START Given passage
A 9th August 2021 letter to Mr. Eric Nana Nipah of PriceWaterHouseCoopers, from the leadership of the “Concerned Ex-Staff of GN Savings And Loans” lamented bitterly that the ex-workers have been forced to endure serious hardships over the past 24 months due to the non-payment of their provident fund.
“We plead with you to help us resolve this protracted hardship inflicted on us (the innocent ex-staff of GN Savings and Loans),” the letter partly said.
It is coming over a year after the receiver had announced in 2020 that the Bank of Ghana had decided to pre-finance all entitlements of workers with banks and microfinance institutions whose licenses had been revoked in a 2018 financial sector clean up by the government.
That promise in July 2020 had come after the ex-workers of GN Savings and Loans had then pleaded with the receiver for settlement of their entitlements.
The 9th July 2021 letter lamented that the leadership of the ex-staff had been told by a point man that they were directed to contact somebody else.
“The leadership of the concerned Ex-staff of GN Savings and Loans met with Mr. Leo Sam on 15th June 2021 to follow up on our locked up provident fund (PF) following the revocation of the bank’s license. We made representation on behalf of the Ex-Staff that the non-payment of the PF is creating extreme hardship for us and our families especially when most of us still remain unemployed for the past 24 months,” the letter read.
According to the letter, Ex staff are deeply concerned that they were not given any timelines for the payment of their provident Fund. “We have waited for close to two years for this matter to be settled but it appears that there is no end in sight. This situation is extremely unbearable.”
In 2019, The Bank of Ghana revoked the licenses of 347 Microfinance Companies and that of 23 Savings and Loans and Finance House Companies in 2019, citing insolvency, mismanagement, and fraud in some cases.
The exercise was part of the financial sector clean-up by the central bank which also saw some eight banks losing their licenses between 2017 and 2019.
The government justified the cleansing exercise, arguing the banks would have, otherwise, collapsed, and with them, the deposits of more than a million clients.
The GN Savings and Loans was one of the institutions affected.
END Given passage
START Data for analysis
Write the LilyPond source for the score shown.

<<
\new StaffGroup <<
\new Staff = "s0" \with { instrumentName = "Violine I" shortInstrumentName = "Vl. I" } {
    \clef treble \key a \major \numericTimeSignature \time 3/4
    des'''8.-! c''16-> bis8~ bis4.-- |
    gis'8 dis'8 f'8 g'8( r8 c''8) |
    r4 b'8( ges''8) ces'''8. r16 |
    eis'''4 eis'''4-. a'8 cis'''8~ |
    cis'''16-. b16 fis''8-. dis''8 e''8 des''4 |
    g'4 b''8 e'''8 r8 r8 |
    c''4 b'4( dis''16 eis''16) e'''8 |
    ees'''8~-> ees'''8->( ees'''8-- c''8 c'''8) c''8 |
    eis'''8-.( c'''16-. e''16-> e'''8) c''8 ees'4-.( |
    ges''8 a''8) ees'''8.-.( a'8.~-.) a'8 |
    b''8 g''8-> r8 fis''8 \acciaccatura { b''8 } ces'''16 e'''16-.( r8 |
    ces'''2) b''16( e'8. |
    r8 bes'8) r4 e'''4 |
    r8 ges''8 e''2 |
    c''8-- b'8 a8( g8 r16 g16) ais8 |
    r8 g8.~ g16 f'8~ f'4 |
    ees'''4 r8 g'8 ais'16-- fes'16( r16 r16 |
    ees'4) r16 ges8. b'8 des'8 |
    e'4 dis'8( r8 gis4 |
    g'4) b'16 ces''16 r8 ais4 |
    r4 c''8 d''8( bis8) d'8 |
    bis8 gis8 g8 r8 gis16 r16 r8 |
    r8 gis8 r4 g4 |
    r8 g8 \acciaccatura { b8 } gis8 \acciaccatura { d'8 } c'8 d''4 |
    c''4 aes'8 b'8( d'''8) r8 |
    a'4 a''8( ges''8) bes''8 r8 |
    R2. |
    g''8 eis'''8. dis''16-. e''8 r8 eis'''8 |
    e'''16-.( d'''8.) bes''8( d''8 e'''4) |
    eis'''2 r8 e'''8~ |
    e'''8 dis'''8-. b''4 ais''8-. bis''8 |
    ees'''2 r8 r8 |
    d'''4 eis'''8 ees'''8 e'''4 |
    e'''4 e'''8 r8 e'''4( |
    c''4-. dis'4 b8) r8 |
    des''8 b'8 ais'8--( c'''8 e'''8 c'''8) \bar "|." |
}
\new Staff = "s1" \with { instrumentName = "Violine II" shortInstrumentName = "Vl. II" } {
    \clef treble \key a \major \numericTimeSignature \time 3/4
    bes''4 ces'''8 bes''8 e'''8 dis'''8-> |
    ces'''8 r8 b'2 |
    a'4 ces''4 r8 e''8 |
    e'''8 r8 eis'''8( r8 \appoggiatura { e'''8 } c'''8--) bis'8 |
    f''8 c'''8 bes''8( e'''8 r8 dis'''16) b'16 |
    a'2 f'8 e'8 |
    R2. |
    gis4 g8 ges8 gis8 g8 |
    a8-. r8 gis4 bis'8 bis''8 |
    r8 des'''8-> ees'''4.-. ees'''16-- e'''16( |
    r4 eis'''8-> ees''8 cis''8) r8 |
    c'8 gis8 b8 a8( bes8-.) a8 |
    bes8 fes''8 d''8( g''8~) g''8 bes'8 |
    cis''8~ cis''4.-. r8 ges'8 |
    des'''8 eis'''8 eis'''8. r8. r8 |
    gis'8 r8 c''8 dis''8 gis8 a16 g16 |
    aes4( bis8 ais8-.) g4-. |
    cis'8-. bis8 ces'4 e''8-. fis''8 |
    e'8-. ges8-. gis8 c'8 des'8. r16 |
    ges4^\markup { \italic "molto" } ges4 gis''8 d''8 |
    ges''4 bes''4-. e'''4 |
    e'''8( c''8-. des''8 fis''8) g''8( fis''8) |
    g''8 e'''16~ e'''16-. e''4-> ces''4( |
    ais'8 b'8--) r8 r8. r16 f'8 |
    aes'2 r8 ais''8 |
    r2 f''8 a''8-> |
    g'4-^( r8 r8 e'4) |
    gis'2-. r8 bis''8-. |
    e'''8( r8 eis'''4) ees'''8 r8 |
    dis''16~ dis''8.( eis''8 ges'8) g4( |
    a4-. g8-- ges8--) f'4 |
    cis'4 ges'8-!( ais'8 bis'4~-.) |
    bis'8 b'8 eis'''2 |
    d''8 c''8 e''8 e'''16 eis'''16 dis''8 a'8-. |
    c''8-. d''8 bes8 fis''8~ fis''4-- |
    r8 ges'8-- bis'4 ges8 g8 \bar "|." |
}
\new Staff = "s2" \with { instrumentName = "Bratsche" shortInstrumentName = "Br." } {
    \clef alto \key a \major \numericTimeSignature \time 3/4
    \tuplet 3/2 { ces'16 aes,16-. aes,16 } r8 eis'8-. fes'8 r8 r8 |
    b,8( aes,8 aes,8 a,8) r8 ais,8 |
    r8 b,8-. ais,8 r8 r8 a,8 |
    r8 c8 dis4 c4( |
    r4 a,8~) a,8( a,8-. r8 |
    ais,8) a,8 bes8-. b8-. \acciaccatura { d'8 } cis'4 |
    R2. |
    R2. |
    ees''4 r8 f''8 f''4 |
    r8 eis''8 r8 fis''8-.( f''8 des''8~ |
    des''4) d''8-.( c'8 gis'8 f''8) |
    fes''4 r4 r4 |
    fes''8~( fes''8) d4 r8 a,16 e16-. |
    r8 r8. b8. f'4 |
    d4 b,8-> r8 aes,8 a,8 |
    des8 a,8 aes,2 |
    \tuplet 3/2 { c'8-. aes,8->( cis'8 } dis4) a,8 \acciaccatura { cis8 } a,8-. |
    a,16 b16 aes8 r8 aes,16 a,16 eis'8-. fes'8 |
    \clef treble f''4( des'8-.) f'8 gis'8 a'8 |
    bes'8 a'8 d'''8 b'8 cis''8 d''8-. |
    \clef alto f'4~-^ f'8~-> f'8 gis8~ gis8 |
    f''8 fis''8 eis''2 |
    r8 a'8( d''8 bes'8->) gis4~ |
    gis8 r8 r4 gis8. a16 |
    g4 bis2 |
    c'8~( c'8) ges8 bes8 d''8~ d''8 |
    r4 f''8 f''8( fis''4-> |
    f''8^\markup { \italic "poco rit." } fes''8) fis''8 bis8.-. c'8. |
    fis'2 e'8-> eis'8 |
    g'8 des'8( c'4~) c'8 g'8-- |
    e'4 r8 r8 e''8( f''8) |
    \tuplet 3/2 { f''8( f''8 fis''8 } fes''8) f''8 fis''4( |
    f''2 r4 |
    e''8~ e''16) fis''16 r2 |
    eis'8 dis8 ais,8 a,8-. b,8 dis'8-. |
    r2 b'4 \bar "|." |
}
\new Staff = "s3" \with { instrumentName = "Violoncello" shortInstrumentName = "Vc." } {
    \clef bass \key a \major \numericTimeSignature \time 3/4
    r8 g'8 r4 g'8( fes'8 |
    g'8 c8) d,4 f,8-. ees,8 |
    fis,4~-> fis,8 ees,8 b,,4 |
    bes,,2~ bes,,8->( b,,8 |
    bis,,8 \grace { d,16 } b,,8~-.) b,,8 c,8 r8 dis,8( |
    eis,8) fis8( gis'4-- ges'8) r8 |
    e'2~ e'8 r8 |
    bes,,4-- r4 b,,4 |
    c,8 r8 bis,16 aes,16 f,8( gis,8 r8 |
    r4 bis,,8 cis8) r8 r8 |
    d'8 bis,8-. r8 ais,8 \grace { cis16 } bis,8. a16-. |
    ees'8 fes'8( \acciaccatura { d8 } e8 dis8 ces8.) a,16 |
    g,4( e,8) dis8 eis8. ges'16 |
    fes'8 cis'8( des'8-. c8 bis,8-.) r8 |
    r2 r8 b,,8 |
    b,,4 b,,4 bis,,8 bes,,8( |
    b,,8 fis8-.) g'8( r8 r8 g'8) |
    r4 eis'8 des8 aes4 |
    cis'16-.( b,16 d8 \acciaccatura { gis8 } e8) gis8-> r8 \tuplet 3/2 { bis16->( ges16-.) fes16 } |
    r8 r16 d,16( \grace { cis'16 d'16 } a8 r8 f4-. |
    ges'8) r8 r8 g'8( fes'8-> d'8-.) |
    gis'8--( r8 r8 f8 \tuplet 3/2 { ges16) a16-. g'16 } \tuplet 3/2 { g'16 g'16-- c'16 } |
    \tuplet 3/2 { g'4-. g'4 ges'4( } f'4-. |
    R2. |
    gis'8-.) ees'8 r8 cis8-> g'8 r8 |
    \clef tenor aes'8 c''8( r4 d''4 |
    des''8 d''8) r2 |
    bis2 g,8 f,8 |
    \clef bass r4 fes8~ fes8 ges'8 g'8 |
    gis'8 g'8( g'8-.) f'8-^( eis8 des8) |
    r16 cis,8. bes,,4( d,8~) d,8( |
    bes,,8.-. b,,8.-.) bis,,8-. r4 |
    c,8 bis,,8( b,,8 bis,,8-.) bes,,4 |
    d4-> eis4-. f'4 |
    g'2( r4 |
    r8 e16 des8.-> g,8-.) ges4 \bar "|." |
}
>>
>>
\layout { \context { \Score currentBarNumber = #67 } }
END Data for analysis
What is expected
From the article on the unpaid provident fund of GN Savings and Loans ex-staff, retype the part that opens with the words containing "A 9th August" and closes with "of their entitlements.".

Response to this exercise
A 9th August 2021 letter to Mr. Eric Nana Nipah of PriceWaterHouseCoopers, from the leadership of the “Concerned Ex-Staff of GN Savings And Loans” lamented bitterly that the ex-workers have been forced to endure serious hardships over the past 24 months due to the non-payment of their provident fund.
“We plead with you to help us resolve this protracted hardship inflicted on us (the innocent ex-staff of GN Savings and Loans),” the letter partly said.
It is coming over a year after the receiver had announced in 2020 that the Bank of Ghana had decided to pre-finance all entitlements of workers with banks and microfinance institutions whose licenses had been revoked in a 2018 financial sector clean up by the government.
That promise in July 2020 had come after the ex-workers of GN Savings and Loans had then pleaded with the receiver for settlement of their entitlements.